On May 2, 2012, Lawrence Mishel and Natalie Sabadish of the Economic Policy Institute write about how executive compansation and financial-sector pay have fueled income inequality.
Growing income inequality has a number of sources, but a distinct aspect of rising inequality in the United States is the wage gap between the very highest earners—those in the upper 1.0 percent or even upper 0.1 percent—and other earners, including other high-wage earners. Driving this ever-widening gap is the unequal growth in earnings enjoyed by those at the top. The average annual earnings of the top 1 percent of wage earners grew 156 percent from 1979 to 2007; for the top 0.1 percent they grew 362 percent (Mishel, Bivens, Gould, and Shierholz 2012).

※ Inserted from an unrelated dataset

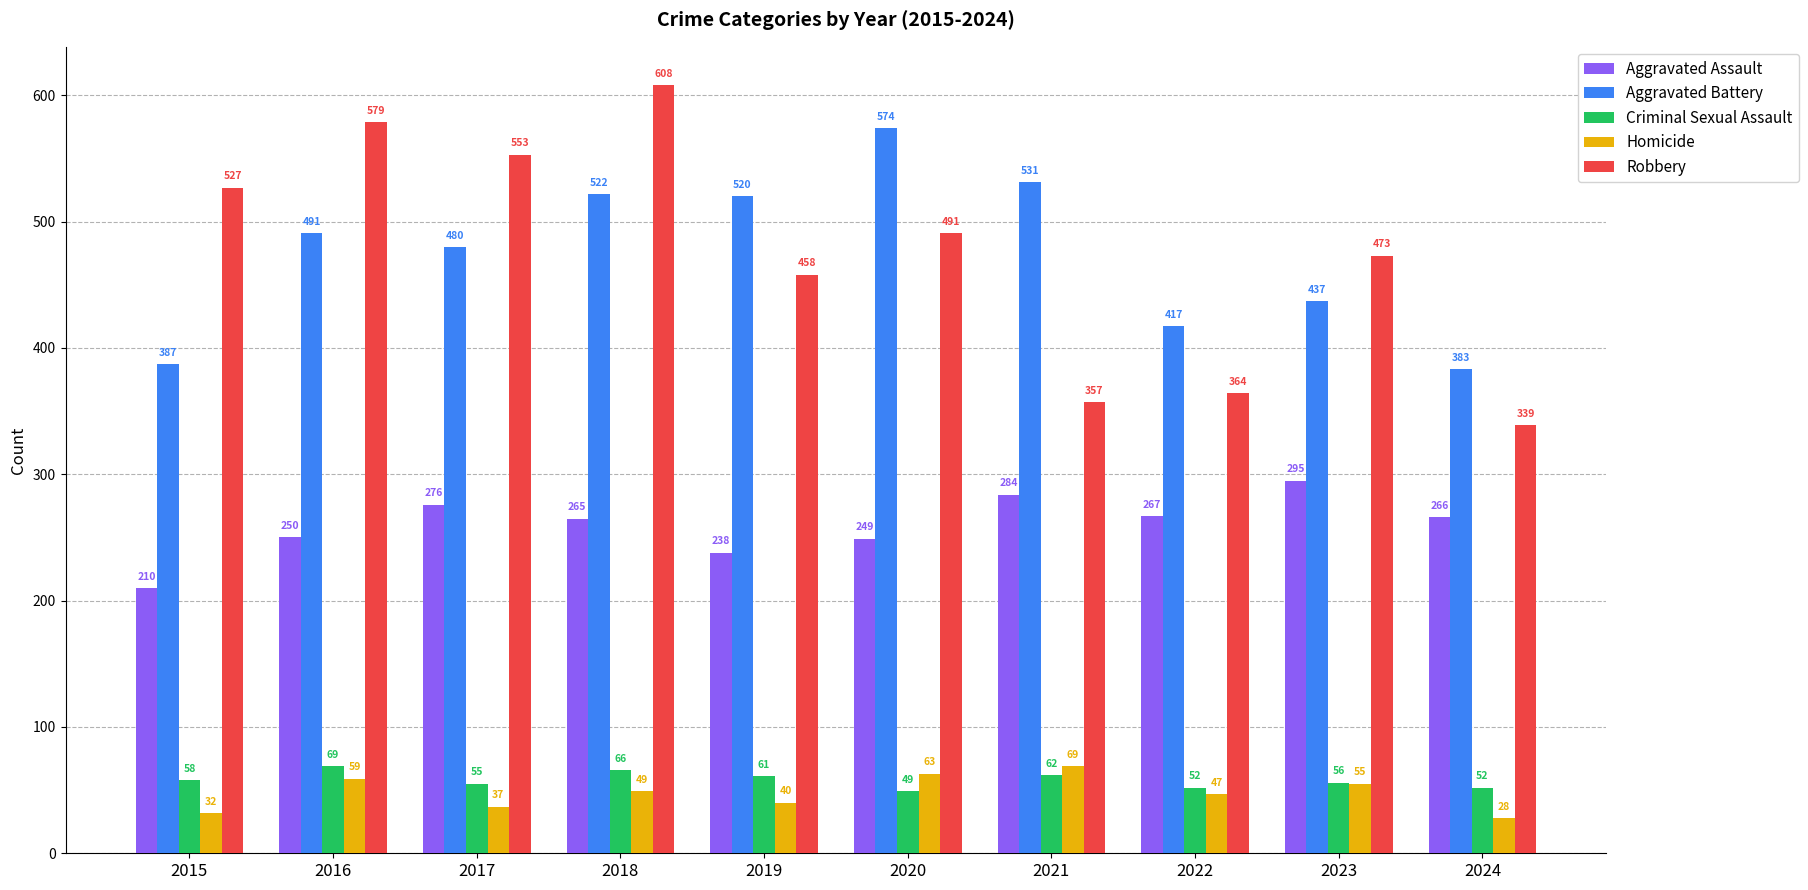

What is the difference between the Aggravated Battery values at 2022 and 2015?

30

In contrast, earners in the 90th to 95th percentiles had wage growth of 34 percent, less than a tenth as much as those in the top 0.1 percent tier. Workers in the bottom 90 percent had the weakest wage growth, at 17 percent from 1979 to 2007.
The large increase in wage inequality is one of the main drivers of the large upward distribution of household income to the top 1 percent, the others being the rising inequality of capital income and the growing share of income going to capital rather than wages and compensation (Mishel and Bivens 2011). The result of these three trends was a more than doubling of the share of total income in the United States received by the top 1 percent between 1979 and 2007 and a large increase in the income gap between those at the top and the vast majority. In 2007, average annual incomes of the top 1 percent of households were 42 times greater than incomes of the bottom 90 percent (up from 14 times greater in 1979), and incomes of the top 0.1 percent were 220 times greater (up from 47 times greater in 1979).
Just as wage inequality is a key driver of income inequality, a key driver of wage inequality is the growth of chief executive officer earnings and compensation and the expansion of and high compensation in the financial sector.